Michael: I mean, on the CloudBees journey, yeah, it’s been pretty crazy. Like, it’s—you know, part of me thinks, “Why does anyone care about all this stuff? It’s just software, it’s just building stuff. Why are there thousands of people here all obsessing over building software?” But, you know, it’s a thing. There’s software in everything now, you can’t avoid it. It’s in your light bulb, it’s in your thermostat, it’s in your car, it’s in your blood pressure monitor, and everyone wants to update it all the time, every day. Things that—people don’t build hardware any more, they're just building software. It’s kinda terrifying when you think about it, but boy, it’s kinda great for business, too. But it’s where the industry’s going, so I think this is a reflection of how important software is, so.
Brian: Well, I think you bring up—it’s kind of terrifying, but you're doing something. The company you helped found and you guys all participated should help reduce some of that fear.
Michael: I hope so, yeah.
Brian: And, we hope, make software better, right?
Michael: Yeah, yeah, yeah. I think so.
Brian: So, hopefully, you've done a good thing.
Michael: I think so, I think so.
Brian: You think so? You mean you know so.

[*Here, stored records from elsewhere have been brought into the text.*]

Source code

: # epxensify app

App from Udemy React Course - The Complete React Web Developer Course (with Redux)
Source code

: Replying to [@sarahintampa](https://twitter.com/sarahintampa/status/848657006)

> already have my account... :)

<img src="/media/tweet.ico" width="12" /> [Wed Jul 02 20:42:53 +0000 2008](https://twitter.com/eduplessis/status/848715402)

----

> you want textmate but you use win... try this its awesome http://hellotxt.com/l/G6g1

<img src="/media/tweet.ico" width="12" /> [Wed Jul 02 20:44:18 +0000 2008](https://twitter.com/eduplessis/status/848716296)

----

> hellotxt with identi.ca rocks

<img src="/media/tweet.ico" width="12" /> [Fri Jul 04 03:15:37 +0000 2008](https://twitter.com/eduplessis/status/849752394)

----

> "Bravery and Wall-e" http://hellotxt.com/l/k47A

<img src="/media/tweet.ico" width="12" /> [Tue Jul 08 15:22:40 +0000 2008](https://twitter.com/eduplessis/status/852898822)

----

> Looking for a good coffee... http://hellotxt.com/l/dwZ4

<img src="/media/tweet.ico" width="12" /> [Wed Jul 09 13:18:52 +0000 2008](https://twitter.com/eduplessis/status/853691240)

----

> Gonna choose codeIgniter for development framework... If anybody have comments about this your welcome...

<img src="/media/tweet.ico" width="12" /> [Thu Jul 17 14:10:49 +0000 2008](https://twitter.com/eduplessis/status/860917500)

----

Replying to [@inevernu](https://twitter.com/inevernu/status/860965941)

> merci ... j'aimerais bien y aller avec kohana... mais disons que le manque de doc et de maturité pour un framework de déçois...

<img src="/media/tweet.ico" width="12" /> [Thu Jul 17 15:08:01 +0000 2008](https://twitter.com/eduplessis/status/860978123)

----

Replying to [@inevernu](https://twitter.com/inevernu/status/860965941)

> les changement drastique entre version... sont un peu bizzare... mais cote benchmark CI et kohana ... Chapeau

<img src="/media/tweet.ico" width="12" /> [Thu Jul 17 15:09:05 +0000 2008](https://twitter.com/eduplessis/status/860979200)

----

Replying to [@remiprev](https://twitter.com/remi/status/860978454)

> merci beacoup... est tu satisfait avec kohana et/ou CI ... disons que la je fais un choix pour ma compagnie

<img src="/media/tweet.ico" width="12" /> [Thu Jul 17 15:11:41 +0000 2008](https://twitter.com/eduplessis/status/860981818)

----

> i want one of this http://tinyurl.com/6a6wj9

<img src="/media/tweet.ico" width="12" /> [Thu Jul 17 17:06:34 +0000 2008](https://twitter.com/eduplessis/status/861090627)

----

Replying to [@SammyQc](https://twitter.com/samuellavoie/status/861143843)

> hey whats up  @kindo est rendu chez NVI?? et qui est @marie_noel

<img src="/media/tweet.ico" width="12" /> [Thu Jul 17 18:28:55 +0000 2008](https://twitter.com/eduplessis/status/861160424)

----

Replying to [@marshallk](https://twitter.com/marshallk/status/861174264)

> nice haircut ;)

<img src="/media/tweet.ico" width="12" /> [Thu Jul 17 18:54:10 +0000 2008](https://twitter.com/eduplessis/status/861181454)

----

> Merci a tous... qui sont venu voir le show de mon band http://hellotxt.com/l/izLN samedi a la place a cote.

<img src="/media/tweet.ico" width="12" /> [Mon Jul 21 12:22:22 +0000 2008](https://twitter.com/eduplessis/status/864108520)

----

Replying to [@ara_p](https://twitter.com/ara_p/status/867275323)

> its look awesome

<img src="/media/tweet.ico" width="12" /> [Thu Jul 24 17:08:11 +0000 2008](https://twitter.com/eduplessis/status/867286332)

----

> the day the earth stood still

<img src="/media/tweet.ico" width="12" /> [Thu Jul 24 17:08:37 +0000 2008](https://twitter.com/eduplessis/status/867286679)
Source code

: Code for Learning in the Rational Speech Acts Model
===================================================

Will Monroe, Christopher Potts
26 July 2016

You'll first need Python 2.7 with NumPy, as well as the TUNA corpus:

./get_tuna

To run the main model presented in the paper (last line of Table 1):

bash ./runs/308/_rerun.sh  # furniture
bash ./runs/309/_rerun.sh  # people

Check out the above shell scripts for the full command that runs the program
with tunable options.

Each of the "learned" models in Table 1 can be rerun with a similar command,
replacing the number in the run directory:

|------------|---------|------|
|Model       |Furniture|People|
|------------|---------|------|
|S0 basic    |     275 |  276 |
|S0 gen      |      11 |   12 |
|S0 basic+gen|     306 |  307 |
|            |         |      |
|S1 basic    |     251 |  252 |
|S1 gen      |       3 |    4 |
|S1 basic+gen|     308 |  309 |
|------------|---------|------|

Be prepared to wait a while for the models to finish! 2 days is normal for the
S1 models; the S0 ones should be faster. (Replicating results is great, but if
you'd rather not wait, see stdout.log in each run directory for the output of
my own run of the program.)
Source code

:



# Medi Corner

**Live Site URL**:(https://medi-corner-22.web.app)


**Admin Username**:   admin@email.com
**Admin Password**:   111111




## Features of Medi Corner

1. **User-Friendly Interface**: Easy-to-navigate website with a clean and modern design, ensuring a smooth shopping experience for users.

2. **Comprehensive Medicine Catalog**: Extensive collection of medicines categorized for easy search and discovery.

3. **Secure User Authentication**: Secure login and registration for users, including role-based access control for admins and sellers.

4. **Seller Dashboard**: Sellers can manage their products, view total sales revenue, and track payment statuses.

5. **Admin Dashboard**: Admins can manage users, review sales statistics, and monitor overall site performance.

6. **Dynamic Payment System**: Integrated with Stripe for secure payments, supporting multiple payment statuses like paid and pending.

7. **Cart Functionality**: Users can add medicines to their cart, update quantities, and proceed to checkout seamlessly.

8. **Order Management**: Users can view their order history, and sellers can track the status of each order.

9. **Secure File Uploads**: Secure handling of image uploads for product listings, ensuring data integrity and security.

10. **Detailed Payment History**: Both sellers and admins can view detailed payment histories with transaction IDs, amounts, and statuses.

Michael: Oh, my God, yeah.
Brian: Anyway, with that guys...
Michael: What have I done?
Brian: If you guys would like to say bye, we're gonna go ahead and sign off. Thank you, guys, for the great stuff you've done with Jenkins X. Thanks for your time, here. You guys have not only made this podcast special, you guys have made DevOps World and Jenkins World 2018 special as well.
James R.: I would also counter that—you have, as well.
Brian: Alright. Signing off. Thank you, guys.